From the listing below, pick out each line with the word "ホンチョウ".

== GIVEN RECORDS

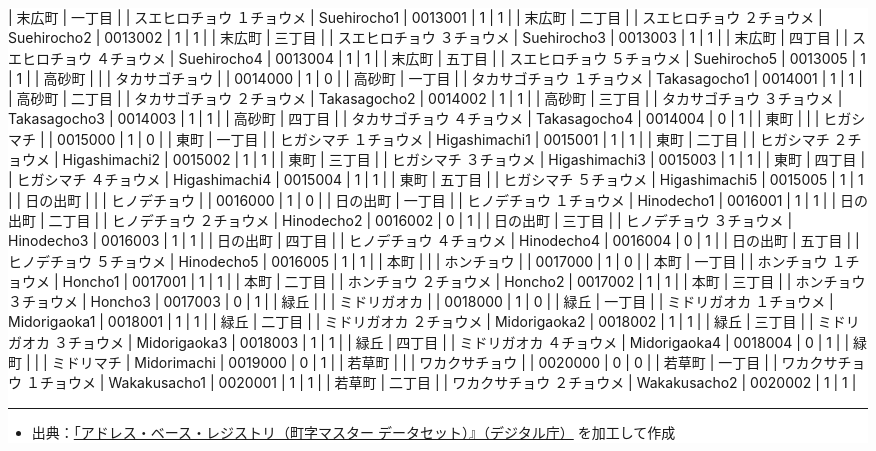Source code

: | 末広町 | 一丁目 |  | スエヒロチョウ １チョウメ  | Suehirocho1 | 0013001 | 1 | 1 |
| 末広町 | 二丁目 |  | スエヒロチョウ ２チョウメ  | Suehirocho2 | 0013002 | 1 | 1 |
| 末広町 | 三丁目 |  | スエヒロチョウ ３チョウメ  | Suehirocho3 | 0013003 | 1 | 1 |
| 末広町 | 四丁目 |  | スエヒロチョウ ４チョウメ  | Suehirocho4 | 0013004 | 1 | 1 |
| 末広町 | 五丁目 |  | スエヒロチョウ ５チョウメ  | Suehirocho5 | 0013005 | 1 | 1 |
| 高砂町 |  |  | タカサゴチョウ   |  | 0014000 | 1 | 0 |
| 高砂町 | 一丁目 |  | タカサゴチョウ １チョウメ  | Takasagocho1 | 0014001 | 1 | 1 |
| 高砂町 | 二丁目 |  | タカサゴチョウ ２チョウメ  | Takasagocho2 | 0014002 | 1 | 1 |
| 高砂町 | 三丁目 |  | タカサゴチョウ ３チョウメ  | Takasagocho3 | 0014003 | 1 | 1 |
| 高砂町 | 四丁目 |  | タカサゴチョウ ４チョウメ  | Takasagocho4 | 0014004 | 0 | 1 |
| 東町 |  |  | ヒガシマチ   |  | 0015000 | 1 | 0 |
| 東町 | 一丁目 |  | ヒガシマチ １チョウメ  | Higashimachi1 | 0015001 | 1 | 1 |
| 東町 | 二丁目 |  | ヒガシマチ ２チョウメ  | Higashimachi2 | 0015002 | 1 | 1 |
| 東町 | 三丁目 |  | ヒガシマチ ３チョウメ  | Higashimachi3 | 0015003 | 1 | 1 |
| 東町 | 四丁目 |  | ヒガシマチ ４チョウメ  | Higashimachi4 | 0015004 | 1 | 1 |
| 東町 | 五丁目 |  | ヒガシマチ ５チョウメ  | Higashimachi5 | 0015005 | 1 | 1 |
| 日の出町 |  |  | ヒノデチョウ   |  | 0016000 | 1 | 0 |
| 日の出町 | 一丁目 |  | ヒノデチョウ １チョウメ  | Hinodecho1 | 0016001 | 1 | 1 |
| 日の出町 | 二丁目 |  | ヒノデチョウ ２チョウメ  | Hinodecho2 | 0016002 | 0 | 1 |
| 日の出町 | 三丁目 |  | ヒノデチョウ ３チョウメ  | Hinodecho3 | 0016003 | 1 | 1 |
| 日の出町 | 四丁目 |  | ヒノデチョウ ４チョウメ  | Hinodecho4 | 0016004 | 0 | 1 |
| 日の出町 | 五丁目 |  | ヒノデチョウ ５チョウメ  | Hinodecho5 | 0016005 | 1 | 1 |
| 本町 |  |  | ホンチョウ   |  | 0017000 | 1 | 0 |
| 本町 | 一丁目 |  | ホンチョウ １チョウメ  | Honcho1 | 0017001 | 1 | 1 |
| 本町 | 二丁目 |  | ホンチョウ ２チョウメ  | Honcho2 | 0017002 | 1 | 1 |
| 本町 | 三丁目 |  | ホンチョウ ３チョウメ  | Honcho3 | 0017003 | 0 | 1 |
| 緑丘 |  |  | ミドリガオカ   |  | 0018000 | 1 | 0 |
| 緑丘 | 一丁目 |  | ミドリガオカ １チョウメ  | Midorigaoka1 | 0018001 | 1 | 1 |
| 緑丘 | 二丁目 |  | ミドリガオカ ２チョウメ  | Midorigaoka2 | 0018002 | 1 | 1 |
| 緑丘 | 三丁目 |  | ミドリガオカ ３チョウメ  | Midorigaoka3 | 0018003 | 1 | 1 |
| 緑丘 | 四丁目 |  | ミドリガオカ ４チョウメ  | Midorigaoka4 | 0018004 | 0 | 1 |
| 緑町 |  |  | ミドリマチ   | Midorimachi | 0019000 | 0 | 1 |
| 若草町 |  |  | ワカクサチョウ   |  | 0020000 | 0 | 0 |
| 若草町 | 一丁目 |  | ワカクサチョウ １チョウメ  | Wakakusacho1 | 0020001 | 1 | 1 |
| 若草町 | 二丁目 |  | ワカクサチョウ ２チョウメ  | Wakakusacho2 | 0020002 | 1 | 1 |

---

- 出典：[「アドレス・ベース・レジストリ（町字マスター データセット）』（デジタル庁）](https://www.digital.go.jp/policies/base_registry_address/) を加工して作成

====

**EXERCISE ANSWER**.
| 本町 |  |  | ホンチョウ   |  | 0017000 | 1 | 0 |
| 本町 | 一丁目 |  | ホンチョウ １チョウメ  | Honcho1 | 0017001 | 1 | 1 |
| 本町 | 二丁目 |  | ホンチョウ ２チョウメ  | Honcho2 | 0017002 | 1 | 1 |
| 本町 | 三丁目 |  | ホンチョウ ３チョウメ  | Honcho3 | 0017003 | 0 | 1 |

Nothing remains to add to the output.